While the decor is comforting, it’s the services that really impress. The dental clinic, for example, is new.
“We know that dental health is linked to improved health outcomes for all of us,” Eisen says. “Our clients have not often had access to good dental care. But we also see it as a part of human dignity. If you have bad teeth, it’s hard to get a job. It’s hard to go to your kid’s parent-teacher conference and not feel embarrassment or shame. When you invest in dental care, you’re helping lift people’s lives in so many ways.”
As part of its integrated-care package, each new client is assigned a team of healthcare professionals, who work together to ensure that all treatment plans — be they addiction services, mental-health counseling, or social work — are done in conjunction with one another.
“Typically, our patients have complex needs,” Eisen explains. “Overall, about 80 percent of our patients are not safely or stably housed. Their situations can be complicated.”
Stephanie was one of those patients. In April 2016, she was pregnant, living in a tent in a homeless encampment on Shotwell Street. Homeless Prenatal pulled Stephanie and her boyfriend, John Visor, who has since died, off the streets and set them up at the Mission Street Navigation Center.
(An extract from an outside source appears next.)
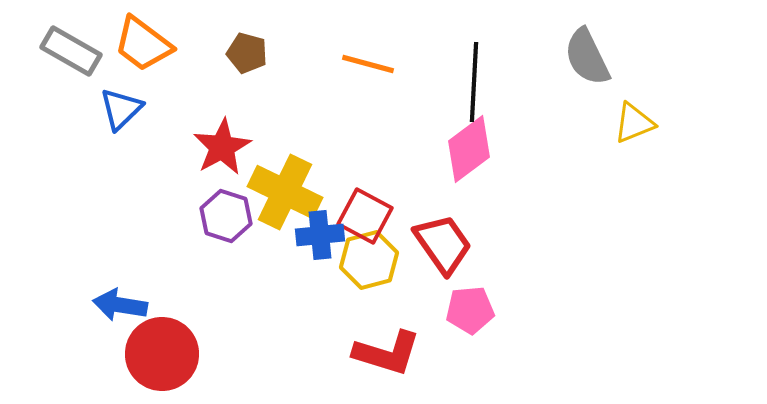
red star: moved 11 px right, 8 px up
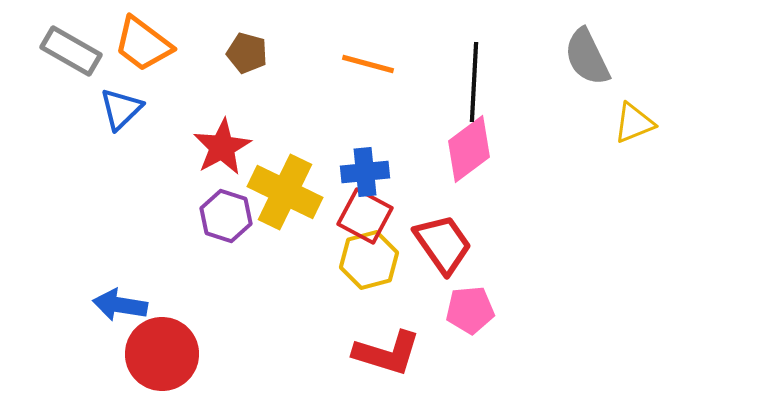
blue cross: moved 45 px right, 63 px up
When she gave birth to her son on June 1, he was taken by Child Protective Services, who gave her 20 days to enter a residential recovery center. If she succeeded, she’d continue to have parenting rights. If not, he’d be surrendered for adoption.
“I couldn’t let that happen,” she said. “I’d already lost one of my children — my third son — to adoption. It was pretty much time to put on my big-girl pants. I walked into HealthRIGHT, and I wanted to leave. I thought about it, but I knew I couldn’t.”
Stephanie worked with a number of teams to get back on her feet. After hopping around different rehabilitation and temporary housing situations, she finally qualified for Section 8 housing this month. Child Protective Services wrapped up her case, and she regained custody of her son. She got a job with the Clean City Coalition and has reunited with her extended family out of state. She has a sober sponsor and now plans on taking college classes online to become an addiction counselor. And Stephanie has just filled out an application for a job at Women’s HOPE — another HealthRIGHT 360 program, which helps low-income women and mothers manage their mental health and find help for addiction.
“I have so many people who are for me, and still help me to this day,” she says. “They’ve never given up on me. I’m so lucky, and I’m glad I finally woke up and started realizing it.”
“She’s an absolute miracle,” said her former sponsor Nancy, who was influential in getting Stephanie off the street. “I didn’t have a lot of hope for you in the beginning.”
“The hardest part was just stopping [drug use],” Stephanie says. “Putting it down and making that commitment for a better life. But everyone deserves that life. If I can do it, anyone can do it.”
Stephanie is the poster child for HealthRIGHT 360, but she is just one of many with complicated situations who will walk through the doors of the ICC each day.
“I often talk about us being a beacon of hope, a reminder that San Francisco is still committed,” Eisen says. “It still has people that are vulnerable, and those people are welcome here — right here — where we are. Inside and out, the ICC embodies dignity, character, hope, and the transformative power of good care.”